Each task includes a variety of datasets in order to study the interaction between
dataset distributions and policies. For further information on what datasets
are available, please refer to [D4RL: Datasets for Deep Data-Driven Reinforcement Learning]([https://arxiv.org/abs/2004.07219]).

## Using the policies

The `rlunplugged_policies.json` file provides metadata about the policies in this dataset.
It is structured as a list of dictionaries, one for each policy, where the keys
contain metadata including:

-   policy_path: The path to the policy on Google Cloud Storage.

-   task.task_name: The task that the policy is trained for.

-   agent_name: The training algorithm used to learn the policy.

-   snapshot_name: Contains the learning step for this policy snapshot.

-   return_mean: The mean return estimated with Monte Carlo rollouts.

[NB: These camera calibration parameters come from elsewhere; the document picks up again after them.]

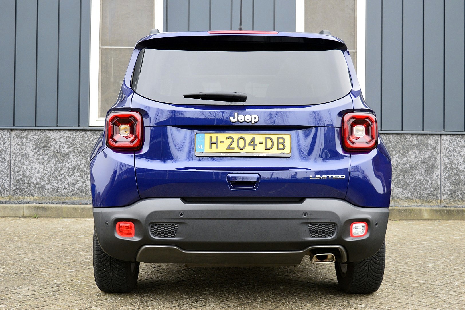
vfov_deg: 25.7
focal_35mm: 52
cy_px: 155
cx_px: 232
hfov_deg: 37.9
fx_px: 678
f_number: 5.6
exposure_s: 1/60
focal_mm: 35
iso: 800
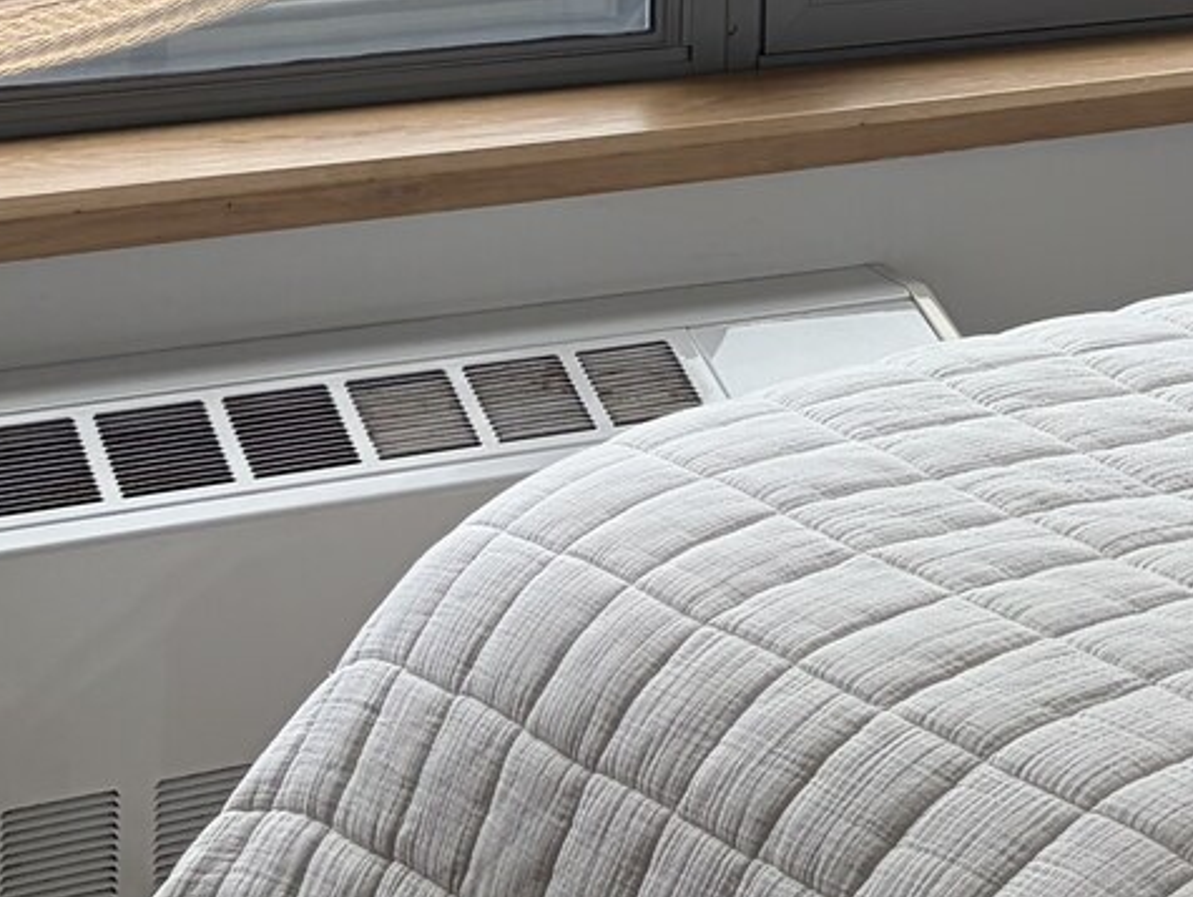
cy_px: -367
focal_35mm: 105
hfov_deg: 17.0
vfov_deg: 13.4
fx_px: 3621
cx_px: 1768
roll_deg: -0.6
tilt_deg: -3.6
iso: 64
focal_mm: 5.96
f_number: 1.6
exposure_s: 1/756
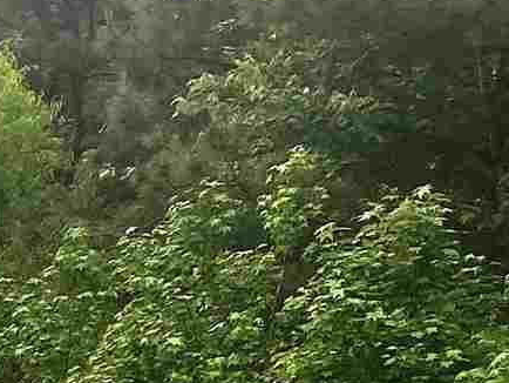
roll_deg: -3.5
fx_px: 2707
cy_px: 1054
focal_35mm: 184
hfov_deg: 8.5
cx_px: -1141
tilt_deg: -13.7
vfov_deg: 7.3
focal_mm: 4.25
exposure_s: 1/1412
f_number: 1.8
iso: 32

-   return_std: The standard error of the mean estimate.

The 'd4rl_policies.json' file contains metadata in a similar format:

-   policy_path: The path to the policy on Google Cloud Storage.

-   task.task_names: A list of tasks that the policy is trained for. (Each task represets a different dataset)

-   agent_name: The training algorithm used to learn the policy.

-   return_mean: The mean return estimated with Monte Carlo rollouts.

-   return_std: The standard error of the mean estimate.

Requirements:

*   Install dependencies: `pip install -r requirements.txt`
*   (Optional) Setup MuJoCo license key for DM Control and D4RL environments
    ([instructions](https://github.com/deepmind/dm_control#requirements-and-installation)).

### Policy loading example

RLUnplugged policies are stored as
[TensorFlow SavedModels](https://www.tensorflow.org/guide/saved_model). Calling
the policy on an observation returns an action sample. See `load_rlunplugged_policy_example.py` for an example of loading a policy.

D4RL policies are stored as pickle files containing weights.
See `load_d4rl_policy_example.py` for an example of loading a policy.